Increasingly stringent flaring regulations have been a hot topic of discussion in the upstream oil and gas industry for several years. Levels of natural gas flaring in the U.S. have risen due to increased oil and gas production resulting from the “Shale Revolution” and pipeline infrastructure constraints. The most recent and significant instance of a potential regulation change regarding natural gas flaring comes in the form of proposed modifications to Statewide Rule 32 in Texas.
Significant proposed changes to Rule 32 include:
- Requires operators to more thoroughly document the circumstances surrounding the need to flare gas.
- Provides the RRC accurate information to assess compliance with the flare/vent authority.
- Encourages transparency in understanding the broader needs and reasons for flaring and/or venting during oil and gas production operations in Texas.
Domestic Flaring: Where Do We Stand?
According to a report published in Q1 2020 by RRC Commissioner Ryan Sitton, based on data from 2018, the U.S. is lower than the global average in terms of the amount of natural gas flared per-barrel-of-oil produced. Still, it’s inevitable that producers in Texas and the U.S. will be held to a higher standard than other producing nations. Flaring regulations will continue to rise in number and severity irrespective of our place in the emissions hierarchy.
Strategies to Reduce Flaring
New methods and technologies to reduce flaring will be most readily accessible to operators who begin to thoroughly investigate their options now. The most beneficial steps moving forward will differ from company to company based on several factors, including the typical production volumes of company wells, reservoir characteristics, access to infrastructure and incentives and restrictions added by regulatory bodies. Considering all options now will ensure operators do not fall behind their peers.
Here are three strategies operators can leverage to ensure they stay in line with increasingly stringent flaring regulations and continue to operate efficiently.
1) Natural Gas-Powered Frac Fleets
Companies like EOG, Shell, Exxon and others have already begun utilizing natural gas-powered frac fleets with demonstrated success. EOG’s Chief Operating Officer Billy Helms was quoted as saying, “Our experience with this new technology has been very positive. The electric operations are saving up to $200,000 per well and reduce combustion emissions from completion operations about 35%-40%”.
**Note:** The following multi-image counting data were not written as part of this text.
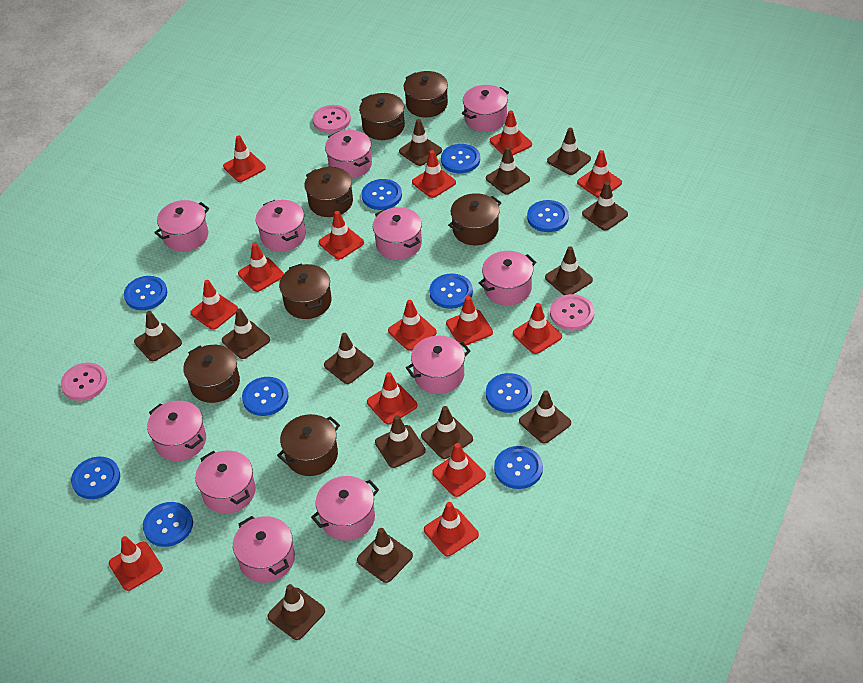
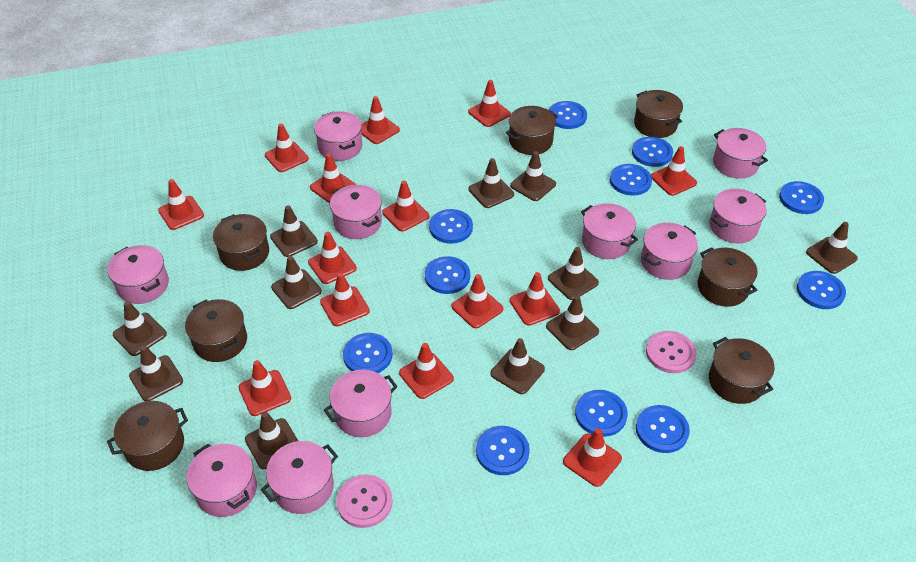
blue button: [71,457,120,499] [124,276,167,310] [143,502,193,547] [242,377,289,416] [362,179,402,210] [429,273,473,309] [441,144,480,173] [486,373,532,413] [494,446,543,489] [527,200,569,232] = 10 -> [343,333,393,373] [425,256,470,294] [429,209,473,244] [476,426,530,475] [549,101,587,129] [575,390,628,437] [610,164,652,196] [632,137,673,167] [636,405,690,453] [779,181,824,214] [797,271,846,309] = 11
brown traffic cone: [134,311,182,361] [222,308,270,359] [268,584,325,640] [324,333,374,384] [357,528,413,583] [375,415,426,468] [399,119,442,166] [421,406,473,459] [486,147,530,195] [519,390,571,444] [545,246,593,295] [547,128,591,175] [582,182,628,231] = 13 -> [113,301,167,356] [129,346,183,402] [245,412,298,469] [270,205,318,257] [271,256,322,309] [469,158,514,208] [490,338,545,394] [510,151,556,201] [546,296,599,350] [548,247,599,300] [806,222,858,274] = 11
pink button: [61,363,107,401] [313,105,351,133] [550,294,594,331] = 3 -> [336,474,393,528] [646,331,697,373] = 2
pink pot: [147,401,206,461] [154,200,209,252] [195,451,256,514] [233,516,295,583] [256,200,306,252] [311,476,379,541] [325,130,372,179] [373,207,422,260] [406,336,471,394] [462,85,509,132] [479,251,536,305] = 11 -> [107,245,169,304] [187,443,257,517] [261,441,338,514] [314,111,362,161] [324,369,398,437] [330,185,382,239] [581,203,638,259] [641,222,698,280] [710,189,766,243] [713,128,768,179] = 10

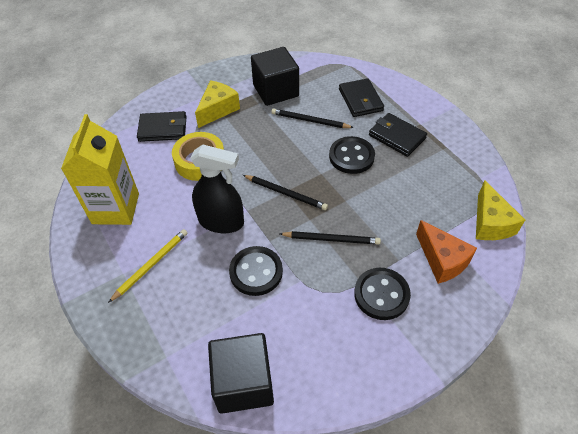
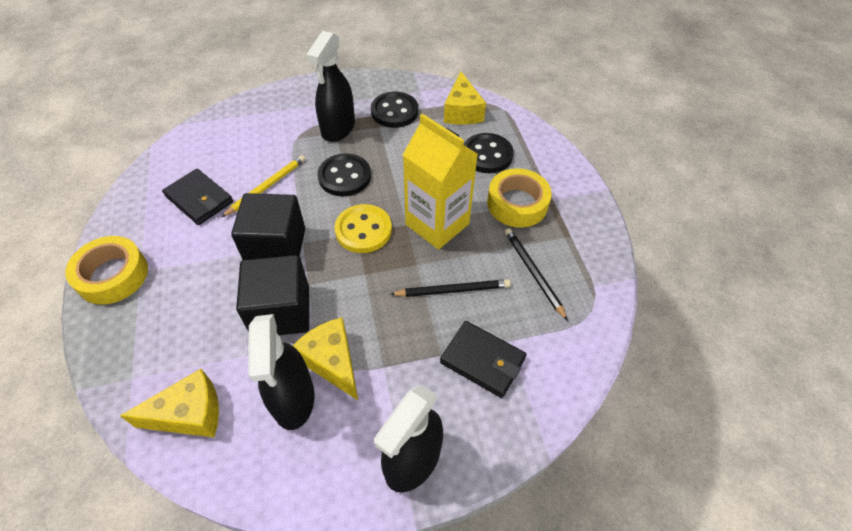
black pencil: [243,175,328,210] [271,109,354,128] [279,231,381,245] = 3 -> [390,279,511,297] [505,228,568,321] = 2
black spray bottle: [190,144,244,233] = 1 -> [248,314,315,430] [306,31,355,142] [374,385,443,493] = 3
black wallet: [137,111,187,142] [339,78,384,117] [369,113,427,157] = 3 -> [162,169,233,225] [440,321,527,398] = 2
orange cheese: [416,220,477,284] = 1 -> none = 0
yellow button: none = 0 -> [334,204,392,253] = 1
yellow cheese: [195,80,240,128] [476,180,525,240] = 2 -> [120,369,219,437] [293,318,358,400] [444,72,486,125] = 3
yellow tape: [172,132,224,181] = 1 -> [65,236,148,305] [487,168,552,228] = 2

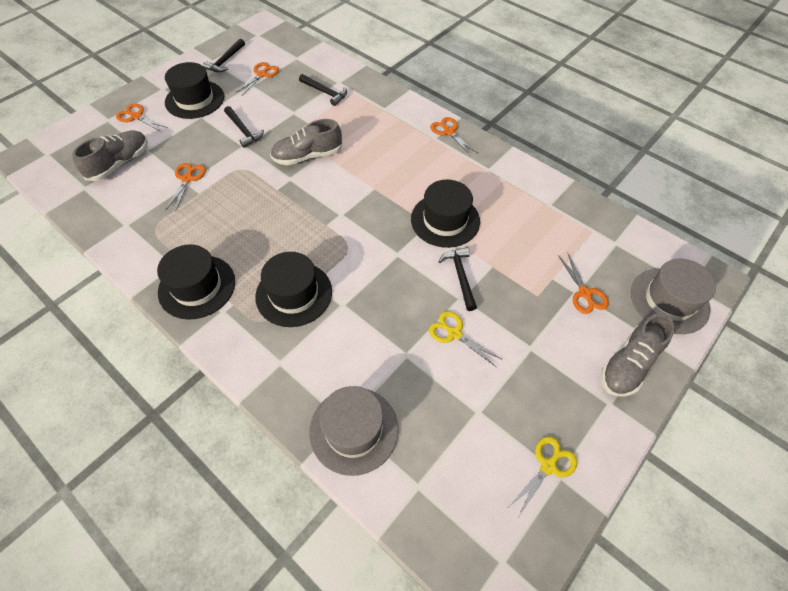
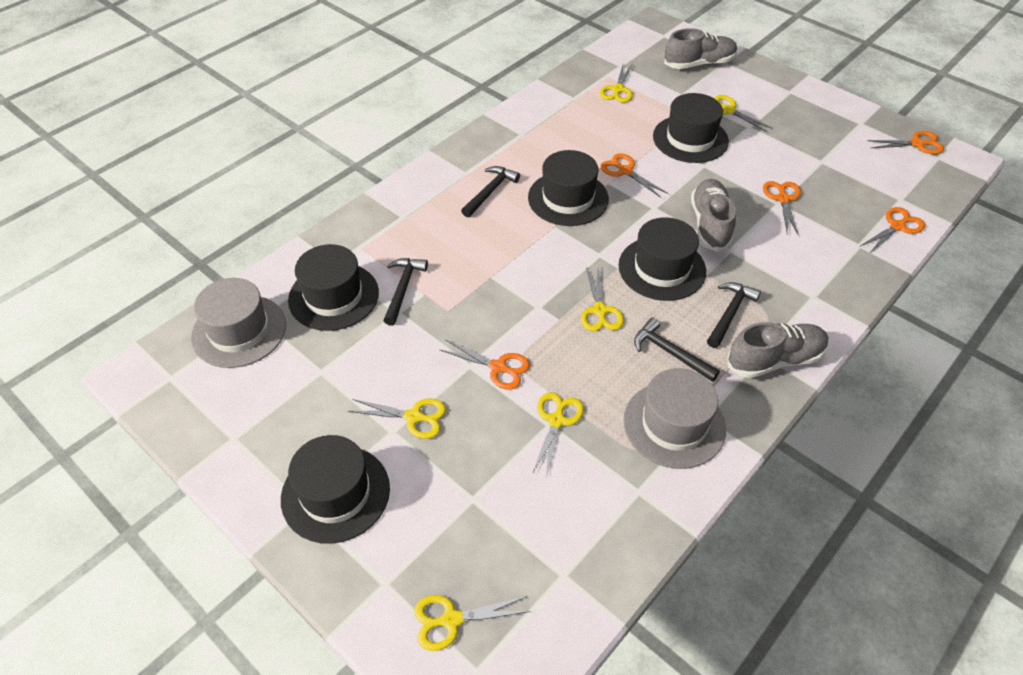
black hat: [157,244,235,320] [165,62,224,119] [255,252,332,327] [411,180,480,248] = 4 -> [281,435,390,544] [288,244,379,331] [528,150,609,226] [618,217,706,301] [653,93,729,163] = 5
yellow scissors: [429,311,503,367] [509,436,578,516] = 2 -> [348,399,446,439] [414,595,531,651] [532,392,584,478] [581,267,624,332] [600,65,633,103] [715,95,772,132] = 6

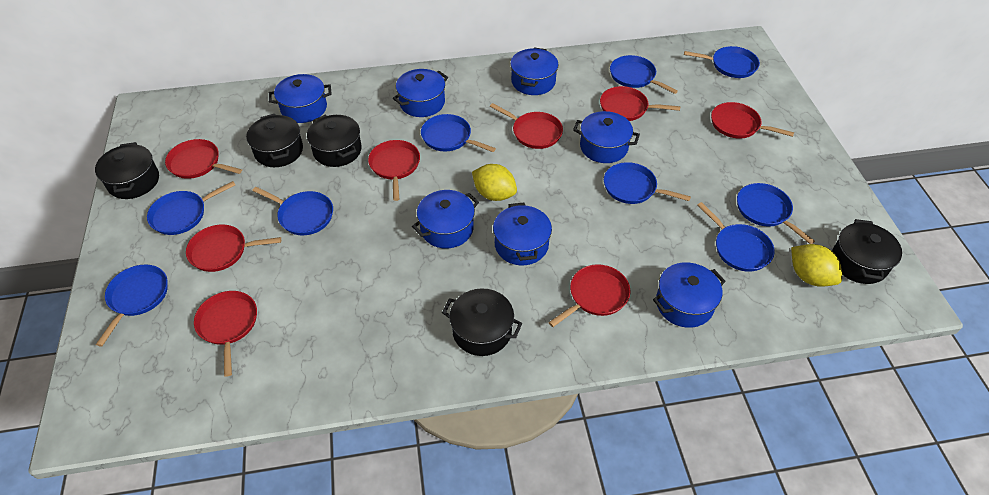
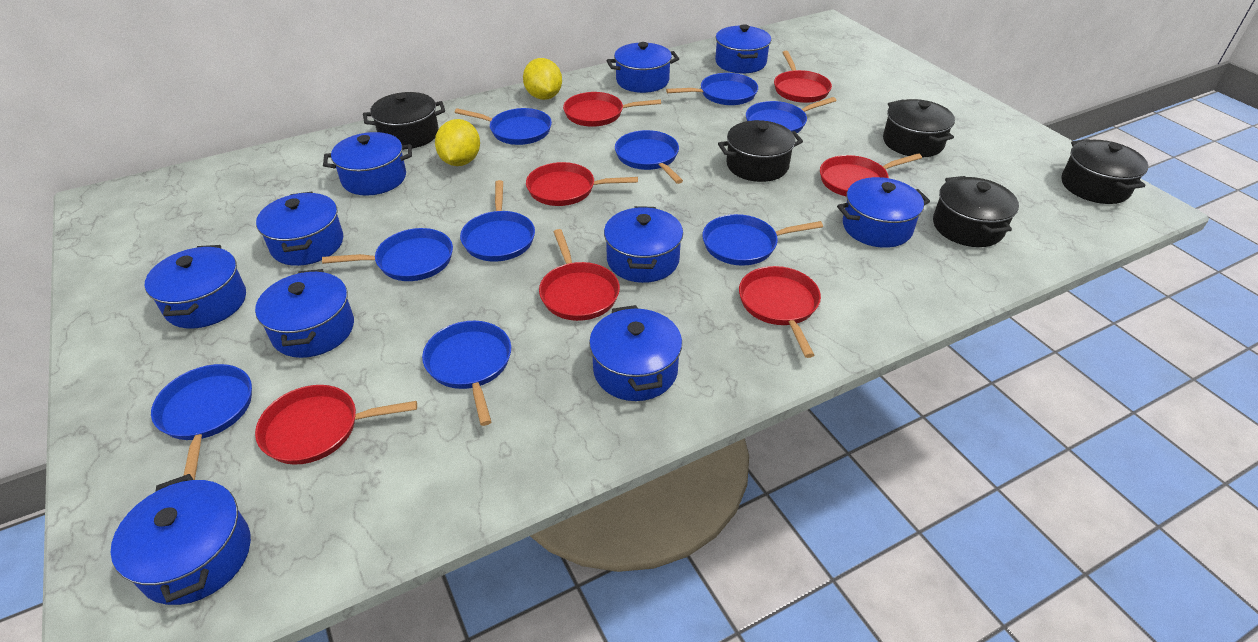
blue pot: [269,74,332,123] [393,69,448,117] [412,190,479,248] [493,203,552,265] [510,47,558,95] [573,111,640,163] [653,262,726,328] = 7 -> [111,474,251,605] [145,245,246,329] [255,269,354,358] [256,192,343,266] [323,132,412,196] [589,305,682,401] [604,206,683,283] [606,42,679,93] [715,24,771,73] [837,177,930,248] = 10
red pan: [165,139,242,179] [186,225,281,272] [194,291,257,377] [368,140,420,201] [490,103,563,149] [548,264,631,327] [600,86,680,121] [711,102,794,139] = 8 -> [255,385,417,465] [526,162,638,206] [539,229,620,321] [563,92,661,127] [739,266,821,358] [774,51,832,103] [820,153,922,197] = 7

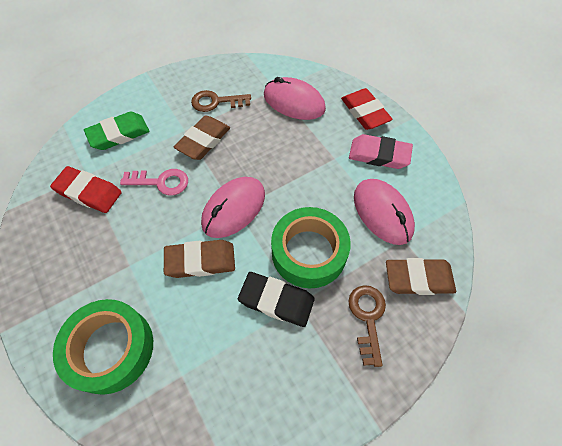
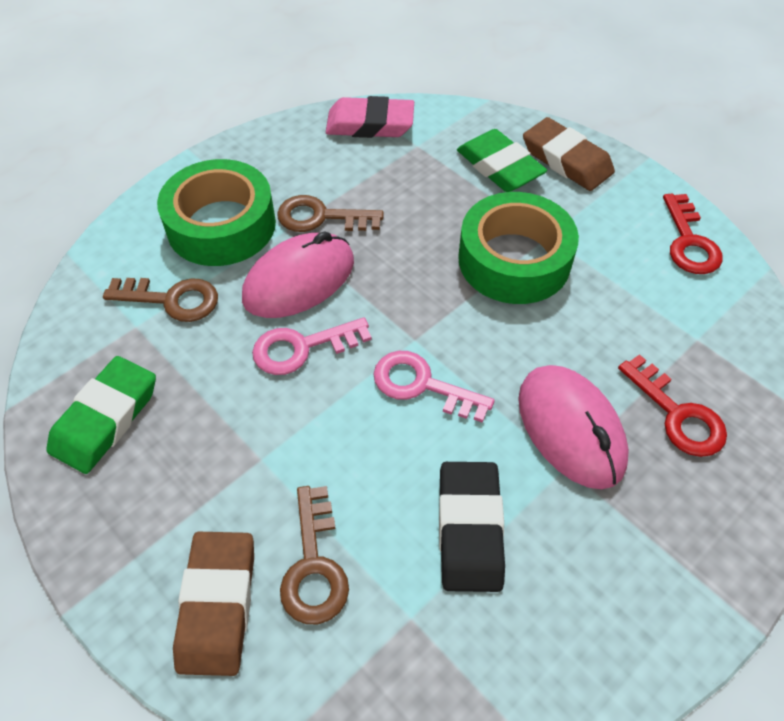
brown eraser: [164,240,235,278] [174,115,230,160] [386,258,456,295] = 3 -> [173,532,254,676] [523,117,615,191] = 2
brown key: [191,90,251,112] [348,285,386,367] = 2 -> [103,278,218,322] [277,195,384,232] [280,486,349,624] = 3
green eraser: [84,112,150,150] = 1 -> [47,356,156,474] [457,129,547,192] = 2
pink key: [120,169,188,195] = 1 -> [252,318,372,375] [374,351,495,423] = 2
pink mouse: [201,177,265,238] [264,77,326,120] [354,179,415,245] = 3 -> [242,231,354,318] [518,365,629,489] = 2
red eraser: [50,166,122,213] [341,88,393,130] = 2 -> none = 0
red key: none = 0 -> [618,354,727,457] [663,194,723,274] = 2

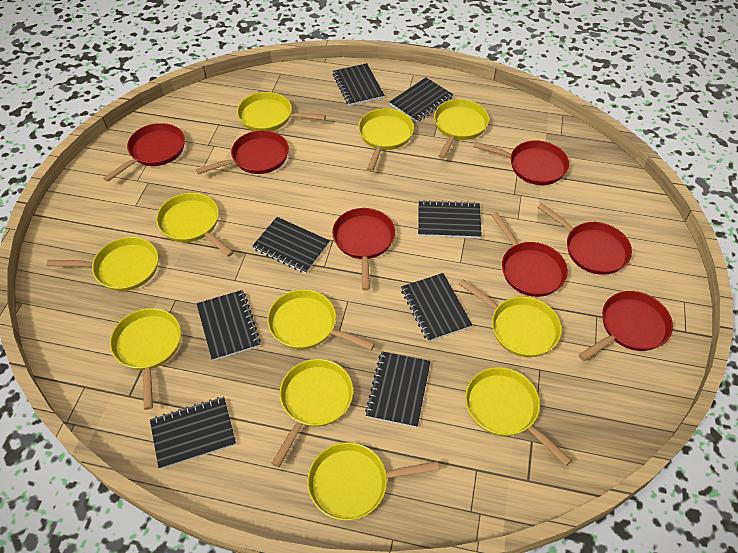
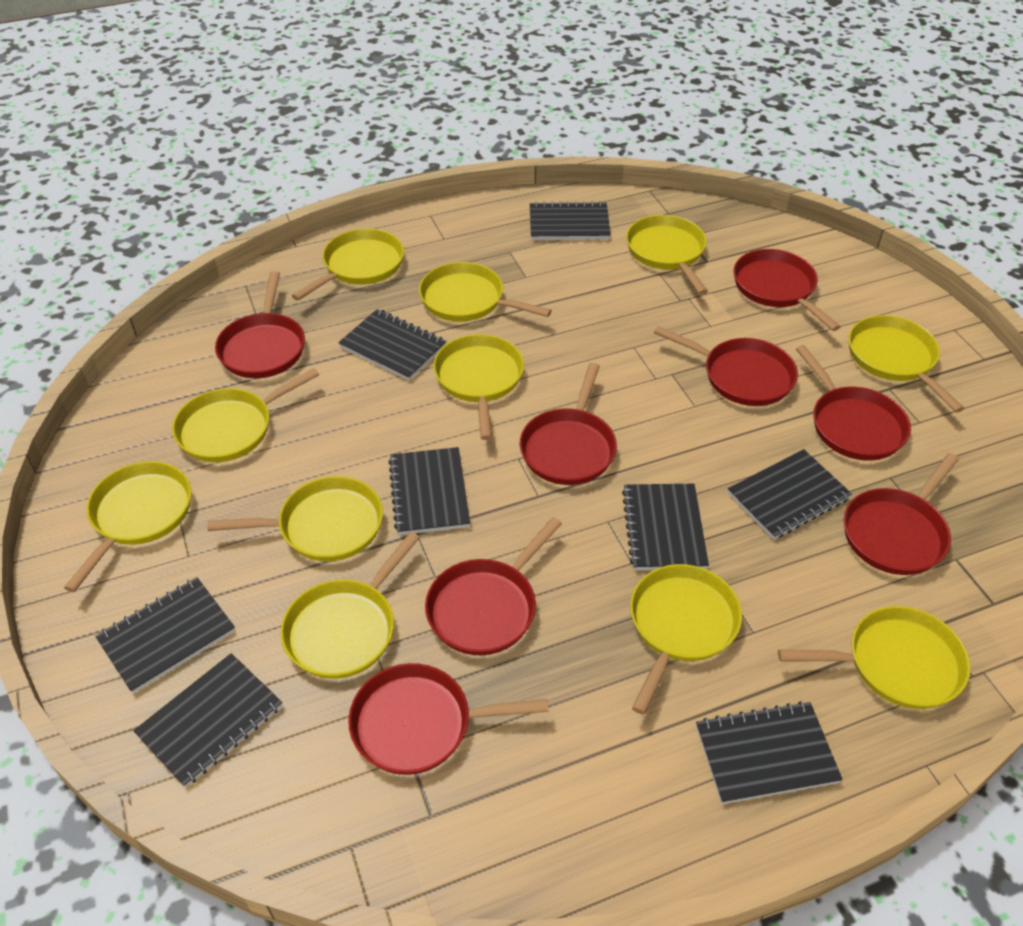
red pan: [103,123,185,182] [196,130,289,174] [332,208,395,290] [474,140,569,185] [491,212,568,297] [537,203,632,275] [579,291,673,361] = 7 -> [215,271,305,378] [348,663,548,775] [425,517,562,655] [520,363,617,485] [654,326,798,406] [733,249,841,331] [796,345,911,461] [844,453,959,575] = 8

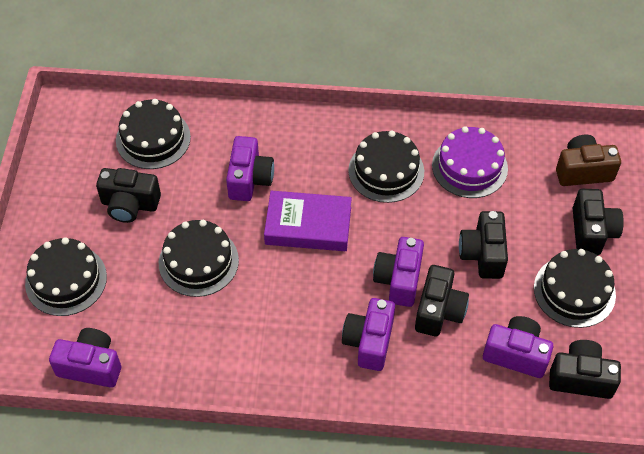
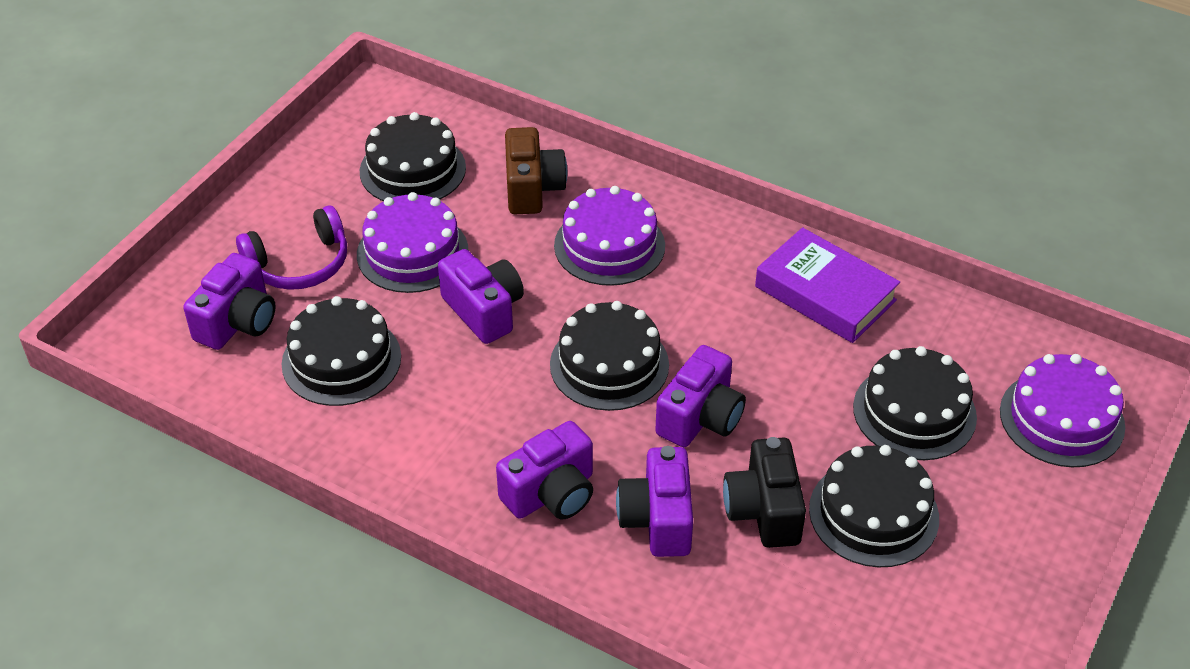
black camera: [96,168,161,223] [415,265,469,336] [459,211,508,279] [549,340,621,399] [573,189,624,255] = 5 -> [723,437,806,548] = 1
purple cake: [432,126,508,198] = 1 -> [357,192,468,293] [554,186,665,286] [1000,354,1125,468] = 3
purple headphones: none = 0 -> [236,205,347,290] = 1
Even if the costs associated with running natural gas-powered frac fleets are similar or slightly higher than traditional fleets, the coming incentives and restrictions limiting flaring may lead to their adoption being worthwhile for operators. However, most large service companies haven’t been quick to adopt the technology, largely due to the substantial capital investment required. This means the market for natural gas-powered frac fleets is small and may not be readily accessible to operators who put off planning for increased flaring regulations.
2) Natural Gas-Powered On-Site Equipment
Currently, a handful of companies offer equipment that allow for the utilization of stranded gas as fuel. Several firms offering power generation technology solutions listed in the U.S. Department of Energy’s 2019 Natural Gas Flaring and Venting Report include Capstone Turbines, Alphabet Energy and CompAp. The scale of the solution offered varies based on company and selected product. Capstone Turbines’ generators range in power from 30 kilowatts (kW) to 1000 kW and make use of 10 thousand cubic feet per day (Mcf/d) and 264 Mcf/d of gas, respectively. Capstone Turbines’ list of past clients includes both BP and Pioneer.
3) Small Scale LNG
One of the more speculative, but potentially industry-altering options being discussed, involves super cooling (or “liquefying”) the would-be flare gas and transporting it to other locations for sale. The recent approval of bulk transportation of LNG by rail from the Federal Railroad Administration sets the stage for significant expansion of small-scale LNG in multiple producing regions, including the Permian and Bakken shale plays. The combination of the recent LNG-by-rail approval and improvement of small-scale LNG technology may soon provide operators with the capability to monetize a large percentage of their natural gas that would otherwise be flared.
However, the transport of LNG by rail from the Bakken is only possible if rail capacity remains available. Ongoing litigation surrounding the Dakota Access Pipeline is cause for concern in this regard. Even though the initial order to shut down and empty the pipeline by August 5th has been vacated, protests by environmentalists and litigation are unlikely to cease any time soon. If the pipeline is shut down in the future, much of the rail capacity from the Bakken would be used to transport crude oil. In this case, LNG transport-by-rail would likely be priced out and would no longer be a viable alternative.
While the aforementioned strategies won’t completely eliminate a company’s need to flare natural gas, they do, however, provide viable paths to compliance in an increasingly regulated and competitive domestic energy market. Irrespective of form, the development of a contingency plan to account for increasingly stringent flaring regulations will be critical for oil and gas producers moving forward. Those who are prepared will be far better equipped to weather the turbulent conditions in the current energy landscape.